## Activity
Nothing below is to be printed except the lines between the line holding "Figure 1. VMedia Architecture" and the line holding "2.1 Client Side Components", inclusive, each exactly as it appears.

Page-level text extractions:
───

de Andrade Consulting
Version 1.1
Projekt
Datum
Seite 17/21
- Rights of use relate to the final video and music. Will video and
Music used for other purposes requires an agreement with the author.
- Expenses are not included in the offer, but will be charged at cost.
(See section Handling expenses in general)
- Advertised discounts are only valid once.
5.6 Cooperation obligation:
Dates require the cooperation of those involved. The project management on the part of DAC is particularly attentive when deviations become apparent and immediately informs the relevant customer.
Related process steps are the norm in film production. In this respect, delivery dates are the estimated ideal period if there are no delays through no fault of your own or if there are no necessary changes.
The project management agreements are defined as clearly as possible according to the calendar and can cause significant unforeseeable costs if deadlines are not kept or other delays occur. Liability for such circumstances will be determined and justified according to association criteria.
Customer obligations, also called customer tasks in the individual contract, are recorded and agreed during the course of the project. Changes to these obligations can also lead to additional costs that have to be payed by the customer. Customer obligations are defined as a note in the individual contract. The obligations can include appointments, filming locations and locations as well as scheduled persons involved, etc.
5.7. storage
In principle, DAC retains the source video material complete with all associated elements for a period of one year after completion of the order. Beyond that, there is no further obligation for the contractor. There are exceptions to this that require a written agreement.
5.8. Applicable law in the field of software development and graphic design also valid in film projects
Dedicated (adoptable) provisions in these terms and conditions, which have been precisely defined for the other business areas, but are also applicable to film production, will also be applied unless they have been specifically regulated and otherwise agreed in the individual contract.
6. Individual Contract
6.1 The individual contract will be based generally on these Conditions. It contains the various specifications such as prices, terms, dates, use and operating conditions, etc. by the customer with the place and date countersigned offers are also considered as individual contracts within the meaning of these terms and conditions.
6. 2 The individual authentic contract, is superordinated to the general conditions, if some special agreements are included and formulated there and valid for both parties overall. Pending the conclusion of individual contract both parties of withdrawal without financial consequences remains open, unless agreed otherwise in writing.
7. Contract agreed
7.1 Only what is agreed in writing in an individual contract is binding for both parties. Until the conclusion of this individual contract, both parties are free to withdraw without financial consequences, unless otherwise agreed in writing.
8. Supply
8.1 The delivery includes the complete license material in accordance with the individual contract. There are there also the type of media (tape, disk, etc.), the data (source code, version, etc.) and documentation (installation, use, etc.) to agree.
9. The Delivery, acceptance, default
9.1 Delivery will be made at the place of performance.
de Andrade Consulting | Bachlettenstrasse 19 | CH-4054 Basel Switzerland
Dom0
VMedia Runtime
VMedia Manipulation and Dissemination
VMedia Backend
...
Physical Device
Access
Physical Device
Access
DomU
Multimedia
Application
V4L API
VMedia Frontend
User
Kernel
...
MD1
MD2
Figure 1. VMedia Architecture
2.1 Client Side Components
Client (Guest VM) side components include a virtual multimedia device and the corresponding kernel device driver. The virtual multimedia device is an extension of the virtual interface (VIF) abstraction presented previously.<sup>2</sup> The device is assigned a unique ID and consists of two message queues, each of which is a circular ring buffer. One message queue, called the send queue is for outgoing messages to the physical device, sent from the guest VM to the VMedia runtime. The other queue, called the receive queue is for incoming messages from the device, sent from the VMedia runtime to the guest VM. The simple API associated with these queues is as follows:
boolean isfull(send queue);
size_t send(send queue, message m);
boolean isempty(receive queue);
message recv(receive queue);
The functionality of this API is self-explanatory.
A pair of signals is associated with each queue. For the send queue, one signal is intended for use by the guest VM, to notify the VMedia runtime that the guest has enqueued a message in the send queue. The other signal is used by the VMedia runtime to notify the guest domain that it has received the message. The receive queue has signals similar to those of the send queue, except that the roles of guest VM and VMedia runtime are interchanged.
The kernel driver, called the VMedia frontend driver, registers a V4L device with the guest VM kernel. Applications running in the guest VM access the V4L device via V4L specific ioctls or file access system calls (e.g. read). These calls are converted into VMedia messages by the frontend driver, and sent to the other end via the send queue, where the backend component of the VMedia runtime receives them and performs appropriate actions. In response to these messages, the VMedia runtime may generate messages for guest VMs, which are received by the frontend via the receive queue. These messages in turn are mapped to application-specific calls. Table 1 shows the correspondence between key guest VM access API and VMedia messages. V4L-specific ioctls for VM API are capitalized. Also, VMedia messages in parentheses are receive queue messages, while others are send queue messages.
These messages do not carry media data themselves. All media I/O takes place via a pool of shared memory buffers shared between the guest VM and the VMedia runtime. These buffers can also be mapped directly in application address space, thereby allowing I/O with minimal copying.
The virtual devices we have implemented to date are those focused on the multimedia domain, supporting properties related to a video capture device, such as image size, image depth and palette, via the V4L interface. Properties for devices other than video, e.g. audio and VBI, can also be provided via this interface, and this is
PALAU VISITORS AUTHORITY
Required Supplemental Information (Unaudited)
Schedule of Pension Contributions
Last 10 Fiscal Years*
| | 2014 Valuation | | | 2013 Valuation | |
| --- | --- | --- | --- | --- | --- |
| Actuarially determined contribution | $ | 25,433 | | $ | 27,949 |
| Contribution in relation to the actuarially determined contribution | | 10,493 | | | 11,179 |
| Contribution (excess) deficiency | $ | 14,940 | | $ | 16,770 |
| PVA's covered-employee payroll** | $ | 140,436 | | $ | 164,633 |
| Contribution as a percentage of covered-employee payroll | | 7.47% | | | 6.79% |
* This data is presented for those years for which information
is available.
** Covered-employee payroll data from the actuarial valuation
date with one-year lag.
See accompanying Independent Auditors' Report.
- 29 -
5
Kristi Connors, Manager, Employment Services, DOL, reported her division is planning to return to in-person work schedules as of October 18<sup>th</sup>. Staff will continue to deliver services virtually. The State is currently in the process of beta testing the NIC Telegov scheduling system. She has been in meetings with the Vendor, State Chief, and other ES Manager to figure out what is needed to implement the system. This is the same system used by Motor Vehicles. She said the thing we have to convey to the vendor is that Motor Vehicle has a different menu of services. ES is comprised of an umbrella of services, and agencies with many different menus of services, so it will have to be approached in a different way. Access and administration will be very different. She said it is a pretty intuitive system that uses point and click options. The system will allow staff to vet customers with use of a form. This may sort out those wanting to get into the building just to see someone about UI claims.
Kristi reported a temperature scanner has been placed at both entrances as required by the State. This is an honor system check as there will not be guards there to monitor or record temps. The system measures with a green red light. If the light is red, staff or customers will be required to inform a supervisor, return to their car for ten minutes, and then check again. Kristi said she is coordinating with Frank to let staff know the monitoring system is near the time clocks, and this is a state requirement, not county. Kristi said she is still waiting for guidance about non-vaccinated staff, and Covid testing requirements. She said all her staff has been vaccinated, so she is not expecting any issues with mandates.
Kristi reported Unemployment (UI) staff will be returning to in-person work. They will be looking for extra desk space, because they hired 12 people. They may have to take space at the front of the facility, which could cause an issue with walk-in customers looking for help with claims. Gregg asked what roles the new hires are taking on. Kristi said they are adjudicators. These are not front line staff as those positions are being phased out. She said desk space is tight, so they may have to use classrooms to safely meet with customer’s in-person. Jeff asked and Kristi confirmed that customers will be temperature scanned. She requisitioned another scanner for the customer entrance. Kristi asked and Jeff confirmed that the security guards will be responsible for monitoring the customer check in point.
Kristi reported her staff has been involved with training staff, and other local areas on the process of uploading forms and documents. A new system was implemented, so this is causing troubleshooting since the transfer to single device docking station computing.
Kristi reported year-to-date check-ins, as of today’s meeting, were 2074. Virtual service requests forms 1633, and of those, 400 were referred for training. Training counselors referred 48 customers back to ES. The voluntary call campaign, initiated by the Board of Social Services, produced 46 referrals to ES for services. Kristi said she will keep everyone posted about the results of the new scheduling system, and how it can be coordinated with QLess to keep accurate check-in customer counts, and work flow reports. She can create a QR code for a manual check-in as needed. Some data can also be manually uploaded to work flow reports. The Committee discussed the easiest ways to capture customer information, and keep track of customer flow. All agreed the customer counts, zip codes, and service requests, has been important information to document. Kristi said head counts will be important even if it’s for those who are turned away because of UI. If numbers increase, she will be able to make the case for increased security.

───

## Result of the task
Figure 1. VMedia Architecture
2.1 Client Side Components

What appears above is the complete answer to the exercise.